=== Source information ===
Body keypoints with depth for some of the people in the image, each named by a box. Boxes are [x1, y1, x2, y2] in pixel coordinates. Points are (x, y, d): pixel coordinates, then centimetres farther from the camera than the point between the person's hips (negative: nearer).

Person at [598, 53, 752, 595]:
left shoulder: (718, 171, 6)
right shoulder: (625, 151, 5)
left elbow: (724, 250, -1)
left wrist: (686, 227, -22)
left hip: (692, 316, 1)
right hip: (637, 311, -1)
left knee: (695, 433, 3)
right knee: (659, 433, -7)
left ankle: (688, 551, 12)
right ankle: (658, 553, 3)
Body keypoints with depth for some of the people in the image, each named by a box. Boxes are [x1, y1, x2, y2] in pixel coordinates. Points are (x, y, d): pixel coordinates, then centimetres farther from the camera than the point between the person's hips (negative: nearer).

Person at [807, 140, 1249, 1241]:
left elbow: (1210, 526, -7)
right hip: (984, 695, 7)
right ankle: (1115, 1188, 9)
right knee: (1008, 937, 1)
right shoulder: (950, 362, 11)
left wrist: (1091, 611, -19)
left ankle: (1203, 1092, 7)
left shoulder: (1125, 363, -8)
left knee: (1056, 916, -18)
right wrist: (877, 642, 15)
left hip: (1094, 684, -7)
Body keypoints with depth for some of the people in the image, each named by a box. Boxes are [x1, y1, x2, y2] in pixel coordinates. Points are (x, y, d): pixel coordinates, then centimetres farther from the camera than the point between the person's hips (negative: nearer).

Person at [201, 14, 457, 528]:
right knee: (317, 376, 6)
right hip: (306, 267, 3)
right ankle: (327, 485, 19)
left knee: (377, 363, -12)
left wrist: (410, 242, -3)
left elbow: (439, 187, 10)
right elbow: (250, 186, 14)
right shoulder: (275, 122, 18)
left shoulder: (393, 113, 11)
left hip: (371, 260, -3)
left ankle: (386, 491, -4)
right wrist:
===
*Work order*
Starting from the records above, copy each line where the string "wrist" is found.

*Answer to this task*
left wrist: (686, 227, -22)
left wrist: (1091, 611, -19)
right wrist: (877, 642, 15)
left wrist: (410, 242, -3)
right wrist:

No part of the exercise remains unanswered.